** Start SOURCE TEXT **
That's actually the (best effort) solution I'm using right now. However, it will compute nr = 2000. Also, wouldn't it be faster to avoid i * step multiplication at each iteration? –  gg.kaspersky Dec 6 '12 at 20:15
    
@gg.kaspersky: i*step is not expensive on typical processors, unless you are working on some underpowered embedded processor. –  Eric Postpischil Dec 6 '12 at 20:18
    
The beauty of C is that you control the tradeoff between precision (loop with an int & multiply) or speed (loop with double & no multiply) –  rschuler Dec 6 '12 at 20:19

You need to do this using integers, or be happy with imprecision, because floats and doubles are inherently imprecise*. Your code is working exactly according to the C language spec. Floats and doubles are not safe to use in situations requiring exact precision.
** End SOURCE TEXT **
** Start MATERIAL SHOWN **
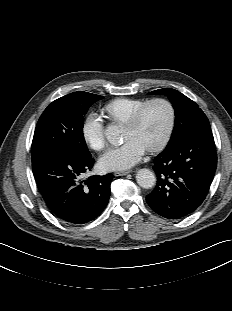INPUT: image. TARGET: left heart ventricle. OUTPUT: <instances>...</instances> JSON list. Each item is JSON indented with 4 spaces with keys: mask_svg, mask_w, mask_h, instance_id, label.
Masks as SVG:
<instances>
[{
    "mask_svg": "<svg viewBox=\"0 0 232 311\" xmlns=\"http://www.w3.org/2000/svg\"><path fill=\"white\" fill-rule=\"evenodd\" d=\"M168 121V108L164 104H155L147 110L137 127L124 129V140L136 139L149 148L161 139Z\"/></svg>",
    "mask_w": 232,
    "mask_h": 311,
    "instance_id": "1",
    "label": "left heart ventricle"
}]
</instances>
** End MATERIAL SHOWN **
** Start MATERIAL SHOWN **
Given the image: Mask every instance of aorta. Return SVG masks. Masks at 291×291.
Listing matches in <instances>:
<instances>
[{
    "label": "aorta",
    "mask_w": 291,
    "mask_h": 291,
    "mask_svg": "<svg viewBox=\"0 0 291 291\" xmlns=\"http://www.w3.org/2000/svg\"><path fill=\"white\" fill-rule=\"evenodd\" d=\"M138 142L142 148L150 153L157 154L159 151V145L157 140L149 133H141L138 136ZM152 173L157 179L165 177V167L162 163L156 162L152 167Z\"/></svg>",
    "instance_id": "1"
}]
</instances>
** End MATERIAL SHOWN **
**REQUEST 1**
Decide whether each statement agrees with the thread excerpt, answering yes or no and quoting the words of the thread excerpt that settle it: (a) One reply calls i*step expensive on typical processors. (b) One reply links a loop with double and no multiply to speed. (c) The final reply calls floats and doubles safe where exact precision is required.
**REQUEST 2**
Rewrite the thread excerpt from "The beauty of" up to and including "requiring exact precision.", replacing "tradeoff" with "balance".
These records were taken from a different source than the thread excerpt.

**RESPONSE 1**
(a) No: "i*step is not expensive on typical processors"
(b) Yes: "speed (loop with double & no multiply)"
(c) No: "Floats and doubles are not safe to use in situations requiring exact precision."

**RESPONSE 2**
The beauty of C is that you control the balance between precision (loop with an int & multiply) or speed (loop with double & no multiply) –  rschuler Dec 6 '12 at 20:19

You need to do this using integers, or be happy with imprecision, because floats and doubles are inherently imprecise*. Your code is working exactly according to the C language spec. Floats and doubles are not safe to use in situations requiring exact precision.